A view from up North
An example of the first tendency I note in the fact that the current student strikes in Quebec have attracted not the least attention south of the border. Since late February, some 230,000 students in Universities and CEGEPS (2-year college-level institutions) have gone out on strike to protest hikes in tuition and the cutting of $103 million in scholarships. This is a level of student activism not seen in North America since the 1960s. For example, the entire student body at my institution, UQAM, is on strike. Other campuses have been hit by one-day solidarity strikes. In early March, students even occupied the office of Quebec’s Minister of education! (In addition to articles I the GLOBE AND MAIL, there is an excellent summary of the situation by an American observer at McGill University here). On the one hand, I feel like I am caught in a time warp or a surreal world when students explain the havoc that will occur if tuition reaches $2000 CAD per semester. On the other hand, an estimated 70 percent of students rely on grants or loans to pay their tuition, and debt levels, while not astronomical by American private university standards, can be substantial. We Americans should watch this situation closely, as the extraordinary cost of college tuition and the absurd debt burden it is causing out young people is a problem that will have to be dealt with sooner or later.

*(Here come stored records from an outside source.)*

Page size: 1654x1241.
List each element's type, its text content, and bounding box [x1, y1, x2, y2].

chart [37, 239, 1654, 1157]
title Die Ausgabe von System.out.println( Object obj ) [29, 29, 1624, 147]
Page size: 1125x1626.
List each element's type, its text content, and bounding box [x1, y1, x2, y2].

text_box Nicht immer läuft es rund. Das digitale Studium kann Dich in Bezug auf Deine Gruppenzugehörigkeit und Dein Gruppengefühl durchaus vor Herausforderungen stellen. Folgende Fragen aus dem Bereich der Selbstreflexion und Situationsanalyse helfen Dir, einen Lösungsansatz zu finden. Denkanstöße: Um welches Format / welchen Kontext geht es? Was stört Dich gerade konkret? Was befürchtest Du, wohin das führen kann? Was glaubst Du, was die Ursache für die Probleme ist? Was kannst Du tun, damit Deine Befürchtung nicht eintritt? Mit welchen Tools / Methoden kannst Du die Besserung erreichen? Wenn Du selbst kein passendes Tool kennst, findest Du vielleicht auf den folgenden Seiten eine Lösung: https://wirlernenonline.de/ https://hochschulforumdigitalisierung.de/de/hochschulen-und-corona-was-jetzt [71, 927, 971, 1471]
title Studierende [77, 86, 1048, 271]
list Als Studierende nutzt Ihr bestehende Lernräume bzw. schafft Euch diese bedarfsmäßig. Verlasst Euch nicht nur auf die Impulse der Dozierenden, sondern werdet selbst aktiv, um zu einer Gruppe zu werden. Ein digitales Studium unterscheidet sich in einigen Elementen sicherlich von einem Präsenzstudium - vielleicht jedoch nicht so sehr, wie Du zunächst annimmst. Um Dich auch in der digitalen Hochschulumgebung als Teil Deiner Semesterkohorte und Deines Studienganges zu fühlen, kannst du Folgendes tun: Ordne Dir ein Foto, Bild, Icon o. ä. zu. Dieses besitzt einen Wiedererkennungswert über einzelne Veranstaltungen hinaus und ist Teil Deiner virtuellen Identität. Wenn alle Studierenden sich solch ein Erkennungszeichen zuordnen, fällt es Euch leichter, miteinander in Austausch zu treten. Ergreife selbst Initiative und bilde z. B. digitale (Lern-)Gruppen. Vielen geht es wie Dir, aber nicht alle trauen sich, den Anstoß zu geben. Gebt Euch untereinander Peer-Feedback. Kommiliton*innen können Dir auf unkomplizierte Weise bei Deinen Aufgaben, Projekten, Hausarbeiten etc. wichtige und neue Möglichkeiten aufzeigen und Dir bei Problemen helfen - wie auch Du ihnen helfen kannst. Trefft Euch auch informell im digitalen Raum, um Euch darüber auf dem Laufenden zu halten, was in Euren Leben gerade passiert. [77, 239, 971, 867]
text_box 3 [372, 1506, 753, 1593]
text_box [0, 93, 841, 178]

An example of the other kind of obliviousness is the shameless interference of American right-wing groups in Canada’s internal affairs. It will be remembered that during the 1996 campaign the Republicans raised charges about the Democrats taking money from noncitizens, forcing the implementation of a restrictive policy. In the 2004 election, the British newspaper THE GUARDIAN invited Europeans to write to voters in Ohio to express their feelings about the election. This caused thundering editorials from the conservative press about foreign influence and attempts to sway voters. Now reports come that the Knights of Columbus have invested $80,000 to print out postcards that are to be shipped to Canada in order to oppose the same-sex marriage bill now before Parliament, and that the anti-abortion and anti-Gay group Focus on the Family is spending hundreds of thousands of dollars a year in sponsoring copycat groups in Canada. (I recommend the recent MONTREAL GAZETTE article on the subject,which is accessible here).
The extraordinary lengths to which Religious Right groups will go, and the hypocrisy with which they defend American sovereignty while violating that of their neighbors, make me think that old Patrick Buchanan was right that we have entered a cultural war, but one against Christian fundamentalism, and that that it is a foe which respects no national borders.